## YOUR GOAL
Can you reproduce every line of the listing below word for word, leaving out the pictures?

### DATA ###

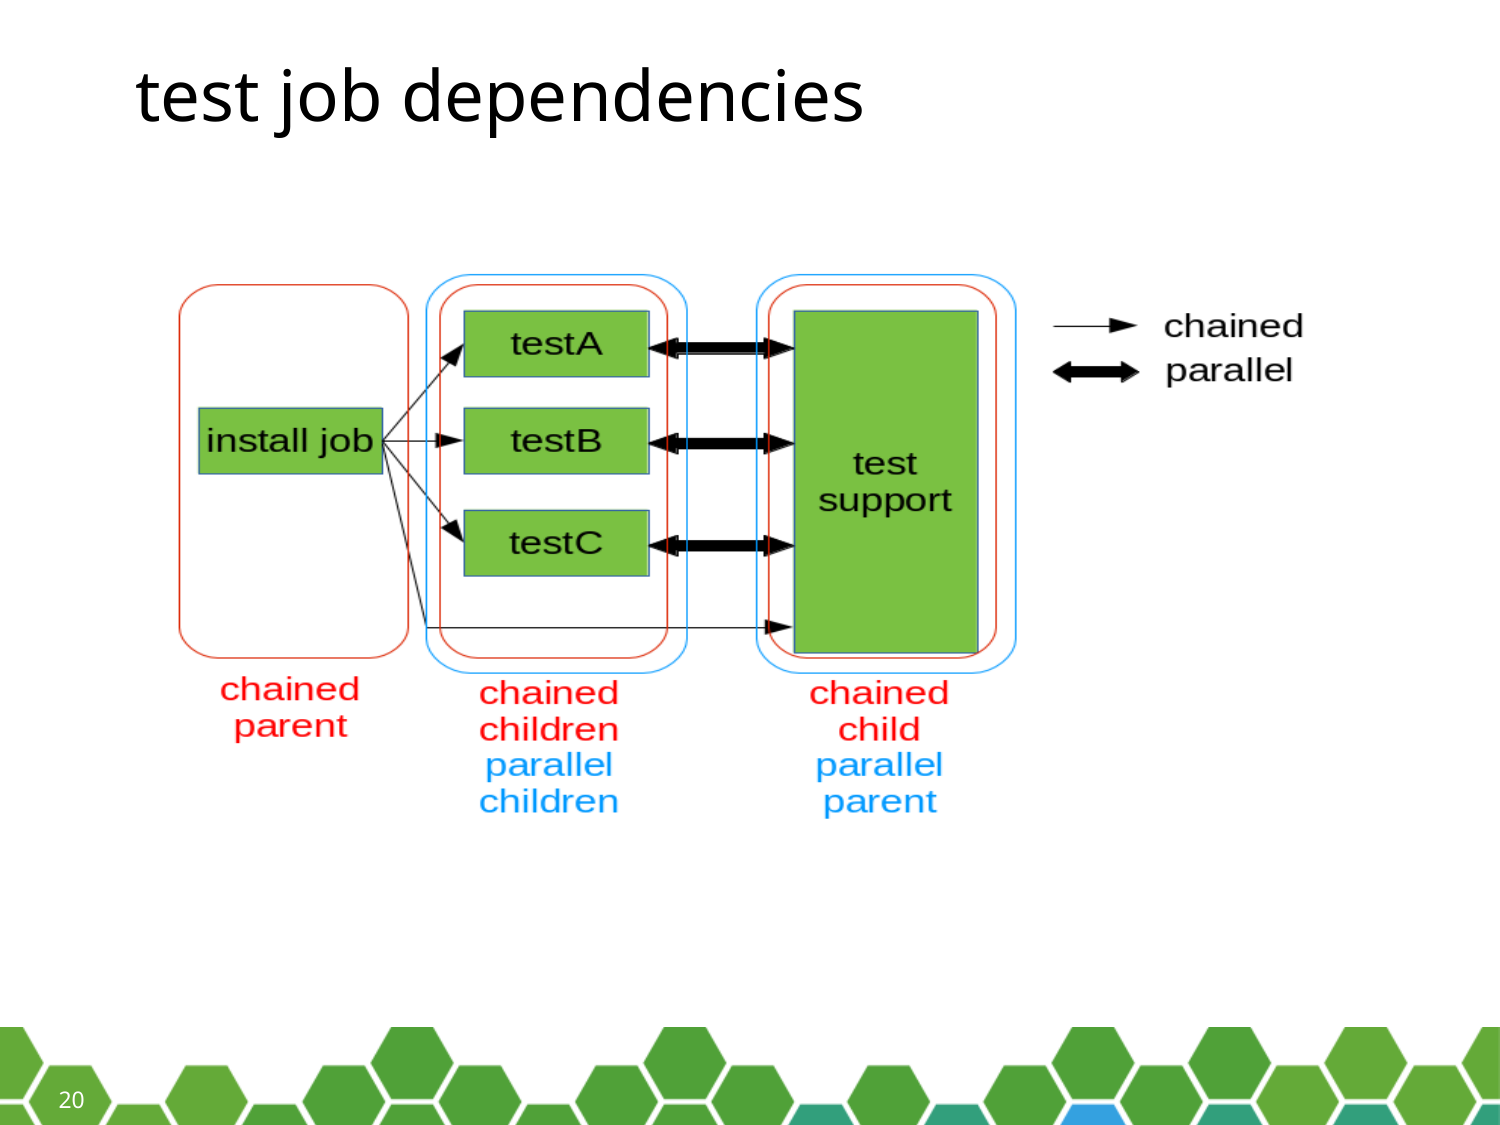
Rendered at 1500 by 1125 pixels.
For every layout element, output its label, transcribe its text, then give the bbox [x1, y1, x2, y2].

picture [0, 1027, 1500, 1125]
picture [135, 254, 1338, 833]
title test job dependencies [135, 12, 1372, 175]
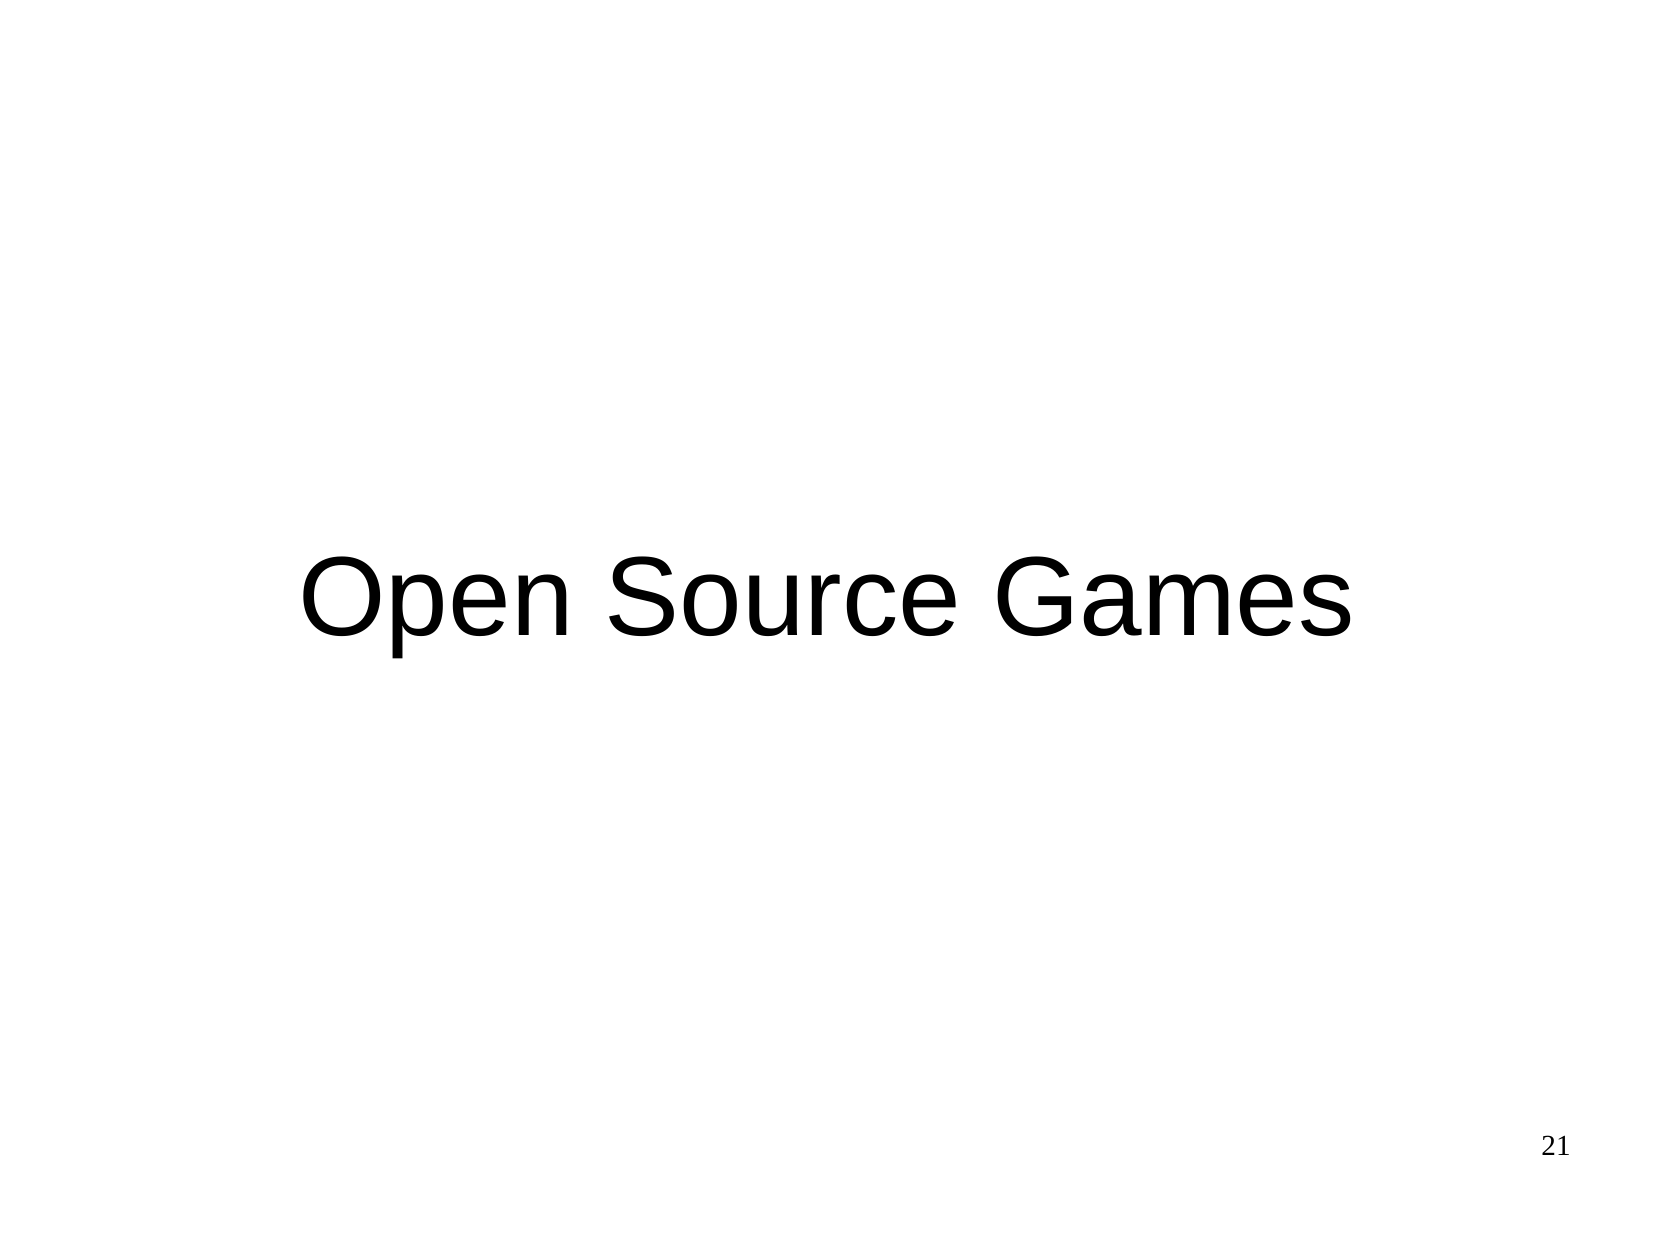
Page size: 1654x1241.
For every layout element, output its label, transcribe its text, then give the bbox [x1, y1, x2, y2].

###

## SOLUTION TO THE EXERCISE
Rendered at 1500 by 1125 pixels.
For every layout element, output its label, transcribe its text, then give the bbox [x1, y1, x2, y2].

picture [0, 1027, 1500, 1125]
picture [135, 254, 1338, 833]
title test job dependencies [135, 12, 1372, 175]
Page size: 1654x1241.
For every layout element, output its label, transcribe its text, then give the bbox [x1, y1, x2, y2].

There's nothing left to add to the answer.